In 2007, Zhongyi sued Microsoft in Beijing for copyright infringement. The claim was that the license agreement applied only to use of the fonts in Windows 95 and that other uses were infringements. The Chinese court construed the license in light of the memorandum of understanding and held that the scope of the license could not have exceeded the uses the parties, according to the MOU, had intended. The court enjoined use of the fonts in products other than Windows 95. The intermediate appellate court affirmed, and Microsoft appealed again. The second appeal was still pending at the time of today’s case.

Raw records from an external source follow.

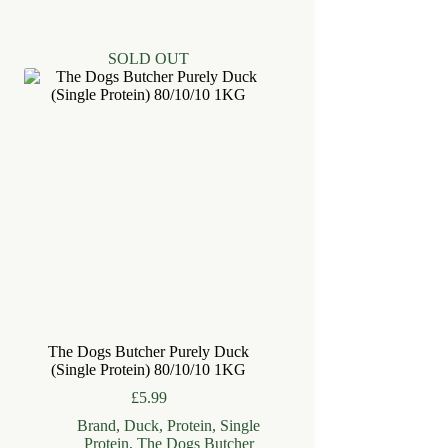
SOLD OUT
The Dogs Butcher Purely Duck
(Single Protein) 80/10/10 1KG
£
5.99
Brand
,
Duck
,
Protein
,
Single
Protein
,
The Dogs Butcher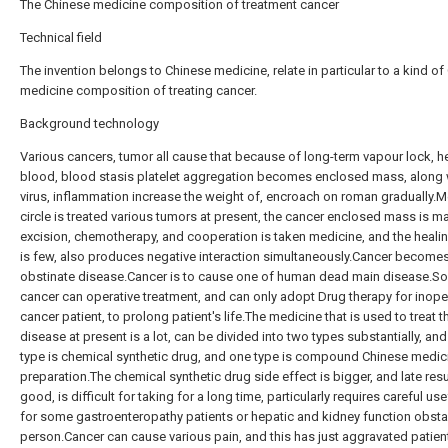
The Chinese medicine composition of treatment cancer
Technical field
The invention belongs to Chinese medicine, relate in particular to a kind of
medicine composition of treating cancer.
Background technology
Various cancers, tumor all cause that because of long-term vapour lock, he
blood, blood stasis platelet aggregation becomes enclosed mass, along 
virus, inflammation increase the weight of, encroach on roman gradually.M
circle is treated various tumors at present, the cancer enclosed mass is ma
excision, chemotherapy, and cooperation is taken medicine, and the heali
is few, also produces negative interaction simultaneously.Cancer become
obstinate disease.Cancer is to cause one of human dead main disease.S
cancer can operative treatment, and can only adopt Drug therapy for inope
cancer patient, to prolong patient's life.The medicine that is used to treat t
disease at present is a lot, can be divided into two types substantially, an
type is chemical synthetic drug, and one type is compound Chinese medic
preparation.The chemical synthetic drug side effect is bigger, and late resul
good, is difficult for taking for a long time, particularly requires careful us
for some gastroenteropathy patients or hepatic and kidney function obsta
person.Cancer can cause various pain, and this has just aggravated patien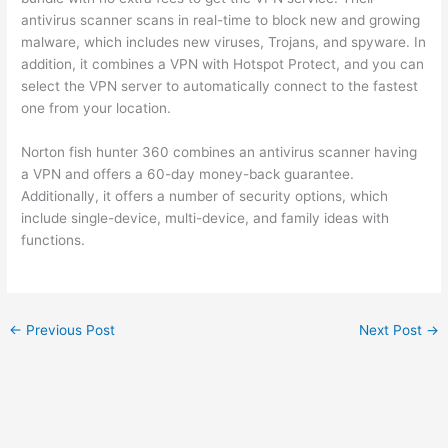
antivirus scanner scans in real-time to block new and growing
malware, which includes new viruses, Trojans, and spyware. In
addition, it combines a VPN with Hotspot Protect, and you can
select the VPN server to automatically connect to the fastest
one from your location.
Norton fish hunter 360 combines an antivirus scanner having
a VPN and offers a 60-day money-back guarantee.
Additionally, it offers a number of security options, which
include single-device, multi-device, and family ideas with
functions.
←
Previous Post
Next Post
→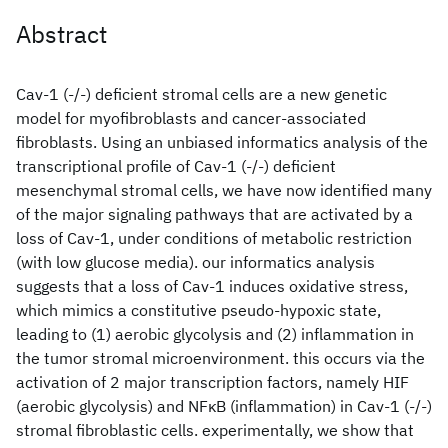
Abstract
Cav-1 (-/-) deficient stromal cells are a new genetic
model for myofibroblasts and cancer-associated
fibroblasts. Using an unbiased informatics analysis of the
transcriptional profile of Cav-1 (-/-) deficient
mesenchymal stromal cells, we have now identified many
of the major signaling pathways that are activated by a
loss of Cav-1, under conditions of metabolic restriction
(with low glucose media). our informatics analysis
suggests that a loss of Cav-1 induces oxidative stress,
which mimics a constitutive pseudo-hypoxic state,
leading to (1) aerobic glycolysis and (2) inflammation in
the tumor stromal microenvironment. this occurs via the
activation of 2 major transcription factors, namely HIF
(aerobic glycolysis) and NFκB (inflammation) in Cav-1 (-/-)
stromal fibroblastic cells. experimentally, we show that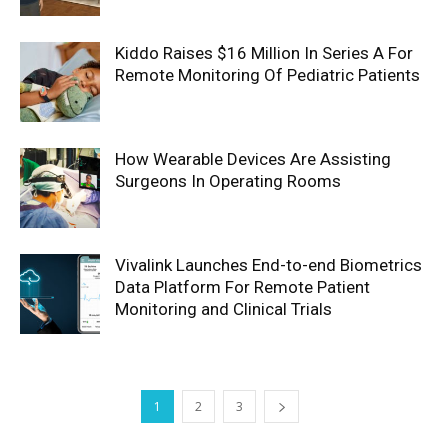
Kiddo Raises $16 Million In Series A For
Remote Monitoring Of Pediatric Patients
How Wearable Devices Are Assisting
Surgeons In Operating Rooms
Vivalink Launches End-to-end Biometrics
Data Platform For Remote Patient
Monitoring and Clinical Trials
1
2
3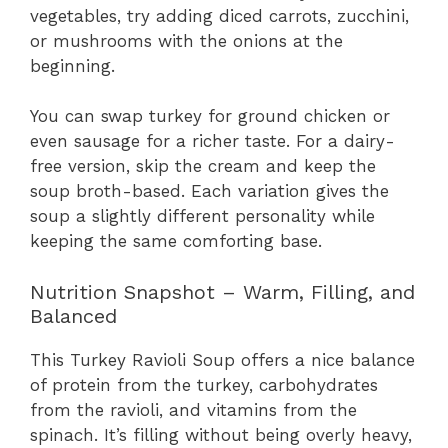
vegetables, try adding diced carrots, zucchini,
or mushrooms with the onions at the
beginning.
You can swap turkey for ground chicken or
even sausage for a richer taste. For a dairy-
free version, skip the cream and keep the
soup broth-based. Each variation gives the
soup a slightly different personality while
keeping the same comforting base.
Nutrition Snapshot – Warm, Filling, and
Balanced
This Turkey Ravioli Soup offers a nice balance
of protein from the turkey, carbohydrates
from the ravioli, and vitamins from the
spinach. It’s filling without being overly heavy,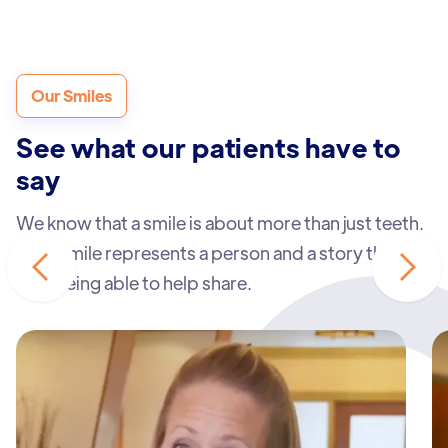
Our Smiles
See what our patients have to
say
We know that a smile is about more than just teeth.
Each smile represents a person and a story that we
love being able to help share.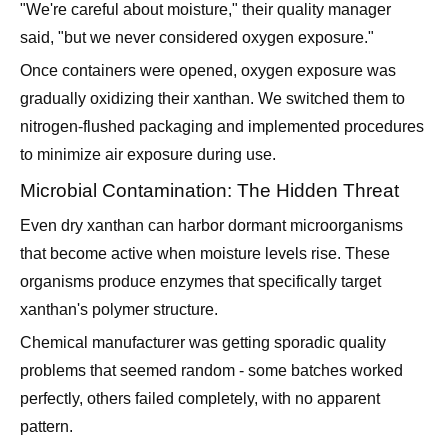
"We're careful about moisture," their quality manager
said, "but we never considered oxygen exposure."
Once containers were opened, oxygen exposure was
gradually oxidizing their xanthan. We switched them to
nitrogen-flushed packaging and implemented procedures
to minimize air exposure during use.
Microbial Contamination: The Hidden Threat
Even dry xanthan can harbor dormant microorganisms
that become active when moisture levels rise. These
organisms produce enzymes that specifically target
xanthan's polymer structure.
Chemical manufacturer was getting sporadic quality
problems that seemed random - some batches worked
perfectly, others failed completely, with no apparent
pattern.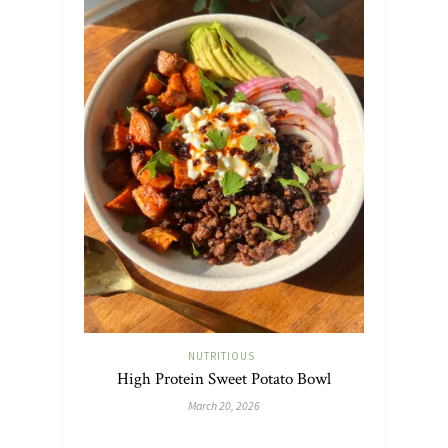
NUTRITIOUS
High Protein Sweet Potato Bowl
March 20, 2026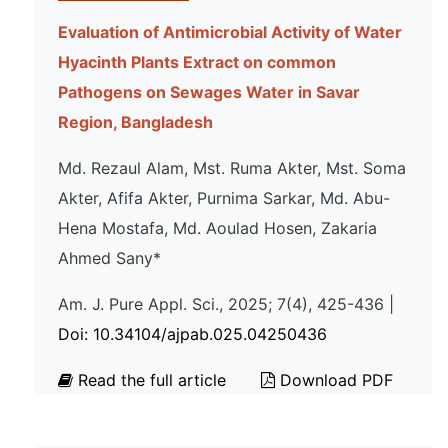
Evaluation of Antimicrobial Activity of Water
Hyacinth Plants Extract on common
Pathogens on Sewages Water in Savar
Region, Bangladesh
Md. Rezaul Alam, Mst. Ruma Akter, Mst. Soma
Akter, Afifa Akter, Purnima Sarkar, Md. Abu-
Hena Mostafa, Md. Aoulad Hosen, Zakaria
Ahmed Sany*
Am. J. Pure Appl. Sci., 2025; 7(4), 425-436 |
Doi: 10.34104/ajpab.025.04250436
Read the full article
Download PDF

Zhongyi sued Microsoft again for infringement, this time in the Western District of Arkansas. The case was later transferred to the Western District of Washington. Microsoft moved to dismiss for failure to state a claim on the grounds that the license agreement was not ambiguous and that it clearly was not limited to Windows 95. The judge agreed with Microsoft’s reading of the agreement, which, I have to say, seems pretty clearly right. The question, though, was whether the US court was required to give preclusive effect to the Chinese judgment.
The judge said no, for two reasons. First, the Chinese judgment was not final because there was still an appeal pending. Isn’t the court just wrong to suggest that the pendency of an appeal deprives a judgment of the finality necessary for it to have preclusive effect? I think the general rule is the contrary. See 18A Wright & Miller § 4433. Second, and more to the point, the judge observed that she was not bound by the legal or factual findings of a foreign court. She’s right, because the Chinese judgment is not a judgment for money damages, and thus no statute requires US courts to recognize the judgment. I think, though, it would have been better for the judge to frame the issue from the perspective of comity rather than simply saying there is no obligation to accept the foreign court’s conclusions.